Chcę kupić Galanta! - [EAx 97-04] Galant VIII 2.5 V6 Sedan 2003 czarny mat Lubań
carlRP - 23-05-2016, 06:26 Temat postu: [EAx 97-04] Galant VIII 2.5 V6 Sedan 2003 czarny mat Lubań Z racji na poszukiwania przeze mnie fajnego dupowozu ...chce wrócić do moich korzeni motoryzacyjnych czyli do Galanta .... szukam wersji Sport Edition lub Avance tylko w sedanie tylko z 2.5 V6 z manualem .... trafiłem w sieci na taki egzemplarz
WERSJA Avance
Manual
Skóry
100% udokumentowany przebieg
Czarny mat.
Kozak w 1000%
WYPOSAŻENIE :
- klimatyzacja automatyczna
- poduszki powietrzne kierowcy i pasażera
- poduszki powietrzne boczne kierowcy i pasażera
- immobilizer
- system antypoślizgowy ABS
- szyby sterowane elektrycznie przód i tył
- regulacja wysokości kierownicy
- regulacja wysokości fotela kierowcy
- dzielone siedzenia
- centralny zamek
- aluminiowe felgi 17 cali
- el składane lusterka
- system audio
- skóry
- el regulowane fotele
- podgrzewane fotele
- zegary High Contrast
- 5 alufelga na zapasie
Po zdjęciach martwi mnie lakier ( czarny mat spoko ) ale to odcięcie na masce nie wiem od czego jest... cena nawet spoko do przyjęcia wyposażenie bardzo fajne... jesli ktoś był oglądał proszę o opinie
link - http://olx.pl/oferta/mits...html#c6bebfe09f
Owczar - 01-06-2016, 10:49
Ja też mam matowego galanta. Ale malowałem go sam. Samo użytkowanie matowego auta ma swoje zalety - wystarczy myjnia z woskiem, nie trzeba polerować, cudować itp. Ale ma też wady - jak jest brudny to postarza auto dość drastycznie.

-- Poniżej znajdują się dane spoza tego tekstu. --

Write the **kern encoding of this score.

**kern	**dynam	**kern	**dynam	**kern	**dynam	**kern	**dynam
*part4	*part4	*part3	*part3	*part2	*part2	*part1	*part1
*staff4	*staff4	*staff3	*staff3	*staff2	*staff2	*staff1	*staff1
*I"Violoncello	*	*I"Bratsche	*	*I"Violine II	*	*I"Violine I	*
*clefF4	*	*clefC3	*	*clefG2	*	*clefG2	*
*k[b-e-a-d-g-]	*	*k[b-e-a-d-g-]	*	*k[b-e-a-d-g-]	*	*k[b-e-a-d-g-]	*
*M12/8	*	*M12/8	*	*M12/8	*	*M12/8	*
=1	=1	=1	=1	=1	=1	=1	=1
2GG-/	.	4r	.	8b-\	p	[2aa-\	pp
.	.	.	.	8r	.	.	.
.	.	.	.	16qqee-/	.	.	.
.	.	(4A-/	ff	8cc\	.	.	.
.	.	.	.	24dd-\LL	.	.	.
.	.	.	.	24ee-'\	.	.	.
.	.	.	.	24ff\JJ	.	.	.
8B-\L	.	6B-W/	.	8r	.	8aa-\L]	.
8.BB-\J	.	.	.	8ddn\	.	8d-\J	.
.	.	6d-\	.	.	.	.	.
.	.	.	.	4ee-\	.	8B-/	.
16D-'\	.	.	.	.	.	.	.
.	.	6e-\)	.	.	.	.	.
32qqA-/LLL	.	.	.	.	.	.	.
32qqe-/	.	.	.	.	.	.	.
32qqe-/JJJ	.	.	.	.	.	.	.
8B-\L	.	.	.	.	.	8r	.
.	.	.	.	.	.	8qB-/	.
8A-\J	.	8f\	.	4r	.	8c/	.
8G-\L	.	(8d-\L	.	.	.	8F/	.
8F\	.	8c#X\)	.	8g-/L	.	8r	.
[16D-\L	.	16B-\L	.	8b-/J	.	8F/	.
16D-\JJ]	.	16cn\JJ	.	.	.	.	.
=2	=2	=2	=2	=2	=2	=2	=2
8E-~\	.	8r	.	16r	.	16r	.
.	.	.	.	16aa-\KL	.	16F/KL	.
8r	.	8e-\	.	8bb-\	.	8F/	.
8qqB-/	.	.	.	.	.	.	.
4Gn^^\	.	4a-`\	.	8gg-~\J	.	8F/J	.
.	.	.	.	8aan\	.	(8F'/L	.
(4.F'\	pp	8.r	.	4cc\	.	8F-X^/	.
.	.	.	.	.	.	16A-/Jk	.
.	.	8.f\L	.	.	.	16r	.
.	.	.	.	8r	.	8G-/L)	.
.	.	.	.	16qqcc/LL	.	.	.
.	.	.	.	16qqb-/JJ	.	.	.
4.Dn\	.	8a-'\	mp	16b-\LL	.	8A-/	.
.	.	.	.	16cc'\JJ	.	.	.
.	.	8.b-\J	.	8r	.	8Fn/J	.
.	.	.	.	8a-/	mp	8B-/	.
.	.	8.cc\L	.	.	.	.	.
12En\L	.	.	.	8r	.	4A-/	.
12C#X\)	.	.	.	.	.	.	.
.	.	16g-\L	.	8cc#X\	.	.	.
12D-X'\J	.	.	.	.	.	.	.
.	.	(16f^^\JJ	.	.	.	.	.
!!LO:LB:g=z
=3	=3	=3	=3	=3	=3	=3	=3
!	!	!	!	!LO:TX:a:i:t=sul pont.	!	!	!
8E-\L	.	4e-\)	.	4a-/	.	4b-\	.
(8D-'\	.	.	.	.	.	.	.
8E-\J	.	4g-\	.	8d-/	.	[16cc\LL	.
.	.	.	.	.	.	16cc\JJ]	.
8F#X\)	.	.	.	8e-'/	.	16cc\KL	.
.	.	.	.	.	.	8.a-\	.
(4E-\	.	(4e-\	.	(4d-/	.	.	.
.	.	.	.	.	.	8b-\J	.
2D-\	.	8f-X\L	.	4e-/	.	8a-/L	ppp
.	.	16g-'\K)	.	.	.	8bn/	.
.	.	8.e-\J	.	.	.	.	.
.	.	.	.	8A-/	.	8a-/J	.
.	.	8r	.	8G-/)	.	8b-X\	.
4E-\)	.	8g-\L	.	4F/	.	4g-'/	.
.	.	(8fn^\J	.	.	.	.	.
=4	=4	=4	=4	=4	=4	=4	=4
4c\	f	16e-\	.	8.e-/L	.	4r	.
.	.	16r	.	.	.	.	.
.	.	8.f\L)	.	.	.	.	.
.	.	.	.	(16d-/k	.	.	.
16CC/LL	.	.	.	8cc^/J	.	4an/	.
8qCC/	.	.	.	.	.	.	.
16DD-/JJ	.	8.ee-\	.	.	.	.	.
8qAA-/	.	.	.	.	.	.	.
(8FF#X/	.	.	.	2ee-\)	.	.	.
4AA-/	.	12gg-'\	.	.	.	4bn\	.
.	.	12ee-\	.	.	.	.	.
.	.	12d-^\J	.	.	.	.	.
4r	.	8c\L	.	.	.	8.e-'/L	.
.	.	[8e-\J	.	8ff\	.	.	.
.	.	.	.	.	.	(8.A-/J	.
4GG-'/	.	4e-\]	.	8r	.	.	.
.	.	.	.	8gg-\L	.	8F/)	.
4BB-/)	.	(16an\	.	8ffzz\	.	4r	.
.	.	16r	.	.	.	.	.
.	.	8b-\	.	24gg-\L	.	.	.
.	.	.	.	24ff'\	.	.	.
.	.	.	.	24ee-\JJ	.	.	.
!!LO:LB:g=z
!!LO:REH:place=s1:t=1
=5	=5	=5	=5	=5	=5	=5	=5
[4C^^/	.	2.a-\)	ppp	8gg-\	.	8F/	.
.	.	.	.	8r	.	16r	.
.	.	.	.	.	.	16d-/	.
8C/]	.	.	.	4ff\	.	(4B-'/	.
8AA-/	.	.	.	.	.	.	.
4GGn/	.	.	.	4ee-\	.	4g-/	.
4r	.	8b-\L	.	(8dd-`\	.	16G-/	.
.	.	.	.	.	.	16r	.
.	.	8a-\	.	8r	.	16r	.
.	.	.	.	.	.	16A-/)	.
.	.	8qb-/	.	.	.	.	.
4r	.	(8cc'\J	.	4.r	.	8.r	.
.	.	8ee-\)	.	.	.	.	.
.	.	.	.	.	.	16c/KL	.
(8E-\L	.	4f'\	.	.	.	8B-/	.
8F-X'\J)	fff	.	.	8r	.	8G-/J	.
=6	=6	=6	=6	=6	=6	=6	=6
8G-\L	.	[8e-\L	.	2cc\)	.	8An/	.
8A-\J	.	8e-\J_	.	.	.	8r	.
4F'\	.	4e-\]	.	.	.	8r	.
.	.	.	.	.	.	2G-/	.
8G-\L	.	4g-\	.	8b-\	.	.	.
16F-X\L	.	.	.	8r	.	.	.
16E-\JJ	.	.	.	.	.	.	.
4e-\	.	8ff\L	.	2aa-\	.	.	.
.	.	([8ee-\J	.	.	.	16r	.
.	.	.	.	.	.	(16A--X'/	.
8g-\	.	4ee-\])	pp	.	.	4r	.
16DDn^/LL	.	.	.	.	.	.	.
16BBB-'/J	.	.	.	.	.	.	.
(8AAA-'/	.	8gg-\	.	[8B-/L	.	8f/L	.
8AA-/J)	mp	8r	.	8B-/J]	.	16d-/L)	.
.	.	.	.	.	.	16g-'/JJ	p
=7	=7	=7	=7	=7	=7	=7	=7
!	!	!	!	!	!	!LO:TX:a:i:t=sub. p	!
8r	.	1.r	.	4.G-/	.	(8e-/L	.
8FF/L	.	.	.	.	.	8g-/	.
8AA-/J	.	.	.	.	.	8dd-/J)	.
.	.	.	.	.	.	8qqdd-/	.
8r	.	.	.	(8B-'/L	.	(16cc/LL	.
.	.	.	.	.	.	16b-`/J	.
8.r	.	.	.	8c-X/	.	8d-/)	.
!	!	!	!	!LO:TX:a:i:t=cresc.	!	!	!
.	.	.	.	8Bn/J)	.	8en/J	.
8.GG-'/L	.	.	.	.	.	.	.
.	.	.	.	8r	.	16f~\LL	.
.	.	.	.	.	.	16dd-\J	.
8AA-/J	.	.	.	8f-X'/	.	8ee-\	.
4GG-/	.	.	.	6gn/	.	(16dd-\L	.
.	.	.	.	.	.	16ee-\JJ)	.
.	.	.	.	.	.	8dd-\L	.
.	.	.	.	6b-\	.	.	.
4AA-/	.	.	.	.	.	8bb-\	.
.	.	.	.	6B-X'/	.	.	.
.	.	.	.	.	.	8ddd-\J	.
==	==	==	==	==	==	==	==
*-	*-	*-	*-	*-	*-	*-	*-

Jednak największy minus - który mnie akurat nie dotyczy - to w przypadku kolizji lakiernik nie ma szans na dobranie takiego samego matu. Jest tysiące róznych lakierów i nie trafisz w identyczny jeśli nie masz wiedzy jaki był wcześniej uzyty. Ja mam tradycyjną bazę, a na to kładę matowy klar producenta, którego znam. Dzięki temu mogę powtarzalnie pomalować w ten sam sposób. To odcięcie na masce to prawdopodobnie próba malowania, możliwe, że przez handlarza po sprowadzeniu. Jak widać nie do końca wyszło.
Mój mat wygląda jak większa część tego auta i podejrzewam, że pierwotnie był malowany tą samą metodą co mój. Przód już jest bez klaru.
carlRP - 08-06-2016, 09:59
Dzisiaj kolega w moim imieniu był na oględzinach auta ( ogólnie byłem zdecydowany na niego jeśli nic wielkiego nie będzie z nim do roboty ) okazało sie że jest to kompletny gruz....
Malowany sprayem , pełno odprysków , drzwi od dołu z rdzą , ranty błotników szpachlowane , opony do wymiany , hamulce do roboty ogólnie padaka straszna niestety...wieczorem wrzucę zdjęcia .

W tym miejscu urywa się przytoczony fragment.